→ **本文**:
自分の感動は、やはり再び大リーグ
2019年も残すところ二日と半日。政治の世界では目を覆わんばかりの不祥事が続発し、経済面でも不況の域を出ていない日本。だからこそ、誠実に生きる庶民の哀歓に触れる日々が貴重なのである。
昨日はわが「ドリームボール」の仕事納め。暖かい陽光の中、十数名の利用者が揃って運動公園内の落ち葉を集める姿は壮観だった。いい光景だった。そしてみんなでケーキを楽しむ。「あすから暇や、引きこもりになりそうやわ」。年末年始9日間の休みはある意味彼らにとっては苦しみの日々。われわれスタッフにできることは気持ちよく家族のもとへ送り返すことだけ。その後スタッフは忘年会ランチへ。
多可郡多可町八千代区の「エーデルささゆり」。9名のスタッフを前に理事長はいった。「わたしには三つの嬉しさがあります。引きこもり対策としてスタートしたドリームボールが地域にりっぱに認知され始めたこと、このすばらしいメンバーで仕事ができること、そして精神の病気を抱えた利用者との生活がつらさではなく楽しさに変ってきたことです」。
2月から理事長は週二回の勤務です、外部との交渉に責任は持ちますが徐々に後継者に譲っていきます、と発言してはみたが、さてこれからは還暦・古希野球だけが夢なのか?と自分に問う日のこと、一冊の本に出会った。「不登校からメジャーへ~イチローを超えかけた男」(喜瀬雅則著、光文社文庫)がそれだ。
メジャーリーグ一歩手前まで行った男、根鈴雄次の名前は知っていた。だが彼が高校時代に不登校から引きこもりとなり、退学を経てアメリカへ留学するなど波乱万丈の人生を持っていたとは知らなかった。NPB(日本のプロ野球)に所属することなくMLB(メジャー)の3A(トリプルA)で活躍した唯一の日本人。本の詳細は後日に譲るが、人生の節目節目でわたしは示唆に富む良い本に恵まれる。

→ **元データ**:

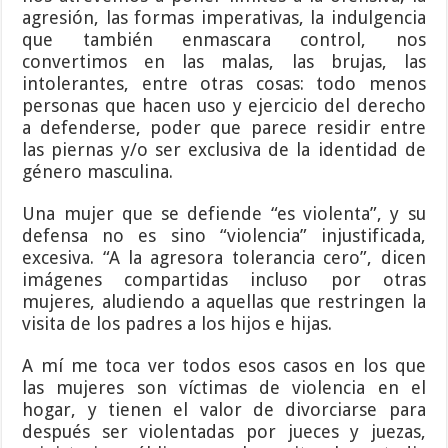
agresión, las formas imperativas, la indulgencia
que también enmascara control, nos
convertimos en las malas, las brujas, las
intolerantes, entre otras cosas: todo menos
personas que hacen uso y ejercicio del derecho
a defenderse, poder que parece residir entre
las piernas y/o ser exclusiva de la identidad de
género masculina.
Una mujer que se defiende “es violenta”, y su
defensa no es sino “violencia” injustificada,
excesiva. “A la agresora tolerancia cero”, dicen
imágenes compartidas incluso por otras
mujeres, aludiendo a aquellas que restringen la
visita de los padres a los hijos e hijas.
A mí me toca ver todos esos casos en los que
las mujeres son víctimas de violencia en el
hogar, y tienen el valor de divorciarse para
después ser violentadas por jueces y juezas,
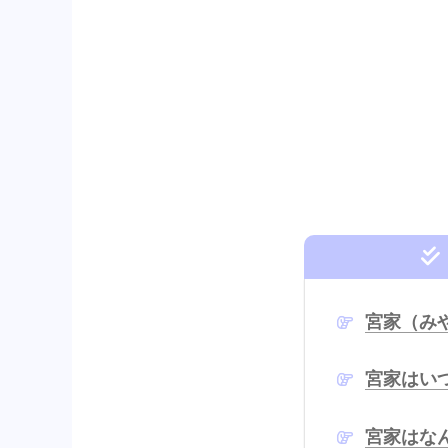
宮家（み
宮家はい
宮家はな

→ **本文の設問**:
(1) 本文をもとに、次の問いに答えよ。
(a) 仕事納めの日、利用者たちは運動公園内で何を集めたか。
(b) スタッフが忘年会ランチに行った店の名前は何か。
(c) 理事長は2月から週何回の勤務になると発言したか。
(2) 大リーグと本をめぐる本文の最後の文に続けて、その先を書け。

→ **設問別の解答**:
(1)
(a) 落ち葉
(b) 「エーデルささゆり」
(c) 週二回

(2)
「わたしには夢がある」。そうなのだ、2月から故・今里 純氏が所有する膨大な日米の野球資料を再整理し目録を作成する。目録が完成すれば行政の支援を得てクラウドファウンディングによって全国から募金を募る。募金が集まれば西脇市内の旧商店街に資料館を開設し、ついに「大リーグの町、西脇市」がデビューを果たすのだ。その資料館には「ドリームボール」の金ゴマクッキーなどがお土産物として陳列される。スポーツと地域活性化と障がい者支援が結びついた新しい発想ではないか、と自画自賛。
日本人初の大リーガー、マッシーこと村上雅則氏を西脇に招きたい、元阪神監督の吉田義男さんも来てくれるだろう、元阪神球団社長の三好さんも。もちろんプロ通算317勝の鈴木啓示さんにも花を添えていただきたい。「大リーグと野球の町・西脇市主催近隣還暦・古希野球親善大会」などもぜひ実現したいイベントだ。「わたしには夢がある」。
今里 純先生は西脇市で歯科医院を開業する傍ら、戦後日本で大リーグ研究の第一人者として活躍された。その人の貴重な資料だ、個人的な意見で扱えるレベルではない。来る1月7日、西脇市内において今里先生のご子息、聡さんと会って今後の方向性について相談させていただく予定である。大阪大学歯学部長(と聞いているが)の多忙な中での帰省である。
やはり自分は大リーグのことになるとワクワクするなあ。この年末年始は長女(これはロサンゼルス在住でもちろん帰れない)も、名古屋の長男も、茅ケ崎の次男も帰らない。女房に「たまには家の片付けなどやったらどう!?」といわれるだけの今日明日なのだが、心は温かい。「わたしには夢がある」。